[TASKS]
A: Check each statement against the Midnight Commander description below, answering yes or no and quoting the words that decide it: (i) mcedit works in both ASCII and hex modes; (ii) the menu bar occupies the bottom line of the screen; (iii) the file manager has been in development since 1994.
B: Reproduce a passage of the Midnight Commander description below character for character, beginning at the words that contain "This package includes" and stopping after "the Linux console.".

[SOURCE PASSAGE]
Midnight Commander is a user-friendly yet powerful open source text-mode file manager and visual shell, useful to novice and advanced users alike. It can be run on the OS console, or in xterm and other terminal emulators.
It provides a clear, user-friendly, and somewhat protected interface to a Unix system while making many frequent file operations more efficient and preserving the full power of the command prompt.
Midnight Commander allows users to manage files while making most of the screen and providing a clear representation of the filesystem, yet it’s simple enough to be run over a telnet or ssh session.
The screen of the Midnight Commander is divided into four parts. Almost all of the screen space is taken up by two directory panels. By default, the second bottommost line of the screen is the shell command line, and the bottom line shows the function key labels. The topmost line is the menu bar line.
The Midnight Commander provides a view of two directories at the same time. One of the panels is the current panel (a selection bar is in the current panel). Almost all operations take place on the current panel.
This package includes an editor called mcedit. mcedit’s features include syntax highlighting for certain languages, and works in both ASCII and hex modes.
The file manager has been in continuous development since 1994.
Features include:
- Built in Virtual File System: manipulate remote file systems through the FTP and SMB protocols or over secure shell, browse contents of tar, ar, rpm, zip, cpio, lha and rar archives just like local files.
- Almost all operations work with the virtual file system, enabling users to do complex tasks, like viewing files in archives on an FTP server.
- Mouse support on most terminal emulators for X Window System as well as on the Linux console.

[EXTRACTED ENTRIES]

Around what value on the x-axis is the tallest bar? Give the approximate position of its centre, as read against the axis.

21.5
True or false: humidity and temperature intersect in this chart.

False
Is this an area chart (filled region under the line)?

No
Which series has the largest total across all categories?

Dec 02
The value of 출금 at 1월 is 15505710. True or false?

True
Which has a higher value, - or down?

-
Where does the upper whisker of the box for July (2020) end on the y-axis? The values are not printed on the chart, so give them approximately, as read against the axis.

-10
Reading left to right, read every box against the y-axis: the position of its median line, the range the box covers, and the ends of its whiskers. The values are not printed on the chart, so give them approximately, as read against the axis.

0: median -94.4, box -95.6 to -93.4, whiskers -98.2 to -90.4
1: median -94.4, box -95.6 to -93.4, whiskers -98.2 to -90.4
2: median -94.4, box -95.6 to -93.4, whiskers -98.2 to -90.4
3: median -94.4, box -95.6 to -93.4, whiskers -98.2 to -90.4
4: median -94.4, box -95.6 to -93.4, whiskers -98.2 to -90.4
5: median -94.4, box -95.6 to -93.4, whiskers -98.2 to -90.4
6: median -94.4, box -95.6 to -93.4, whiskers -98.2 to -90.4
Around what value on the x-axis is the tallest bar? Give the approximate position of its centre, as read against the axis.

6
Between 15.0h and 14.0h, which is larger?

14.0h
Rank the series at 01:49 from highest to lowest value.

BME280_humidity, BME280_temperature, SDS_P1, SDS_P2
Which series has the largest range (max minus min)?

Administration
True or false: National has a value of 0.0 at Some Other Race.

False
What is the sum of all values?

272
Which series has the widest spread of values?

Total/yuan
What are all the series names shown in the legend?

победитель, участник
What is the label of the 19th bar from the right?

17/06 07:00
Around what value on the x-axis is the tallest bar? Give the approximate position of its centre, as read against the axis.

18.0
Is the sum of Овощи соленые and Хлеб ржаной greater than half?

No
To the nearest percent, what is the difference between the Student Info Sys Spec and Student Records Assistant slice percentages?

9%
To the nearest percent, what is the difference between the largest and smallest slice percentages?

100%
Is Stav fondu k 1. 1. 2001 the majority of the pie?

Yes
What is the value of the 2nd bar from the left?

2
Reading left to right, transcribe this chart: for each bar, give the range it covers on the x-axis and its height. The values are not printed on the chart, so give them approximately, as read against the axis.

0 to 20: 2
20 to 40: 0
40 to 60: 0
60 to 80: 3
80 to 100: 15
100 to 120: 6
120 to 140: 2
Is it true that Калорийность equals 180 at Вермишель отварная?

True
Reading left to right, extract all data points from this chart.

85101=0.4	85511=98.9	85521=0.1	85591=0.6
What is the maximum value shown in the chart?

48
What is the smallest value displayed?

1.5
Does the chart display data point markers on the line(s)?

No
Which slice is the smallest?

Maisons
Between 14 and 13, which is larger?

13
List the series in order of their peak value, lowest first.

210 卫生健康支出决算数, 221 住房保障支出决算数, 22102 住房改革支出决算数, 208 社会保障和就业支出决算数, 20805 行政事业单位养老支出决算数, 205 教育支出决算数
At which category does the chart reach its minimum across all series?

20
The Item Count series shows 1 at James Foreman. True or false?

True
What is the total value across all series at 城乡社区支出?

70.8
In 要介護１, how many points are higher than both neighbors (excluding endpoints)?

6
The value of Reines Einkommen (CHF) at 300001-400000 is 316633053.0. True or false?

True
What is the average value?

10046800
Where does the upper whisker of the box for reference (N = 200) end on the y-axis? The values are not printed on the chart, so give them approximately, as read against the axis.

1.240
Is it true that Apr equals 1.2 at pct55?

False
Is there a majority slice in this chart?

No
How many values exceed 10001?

[EXERCISE RESPONSES]
A:
(i) Yes: "works in both ASCII and hex modes"
(ii) No: "The topmost line is the menu bar line."
(iii) Yes: "The file manager has been in continuous development since 1994."

B:
This package includes an editor called mcedit. mcedit’s features include syntax highlighting for certain languages, and works in both ASCII and hex modes.
The file manager has been in continuous development since 1994.
Features include:
- Built in Virtual File System: manipulate remote file systems through the FTP and SMB protocols or over secure shell, browse contents of tar, ar, rpm, zip, cpio, lha and rar archives just like local files.
- Almost all operations work with the virtual file system, enabling users to do complex tasks, like viewing files in archives on an FTP server.
- Mouse support on most terminal emulators for X Window System as well as on the Linux console.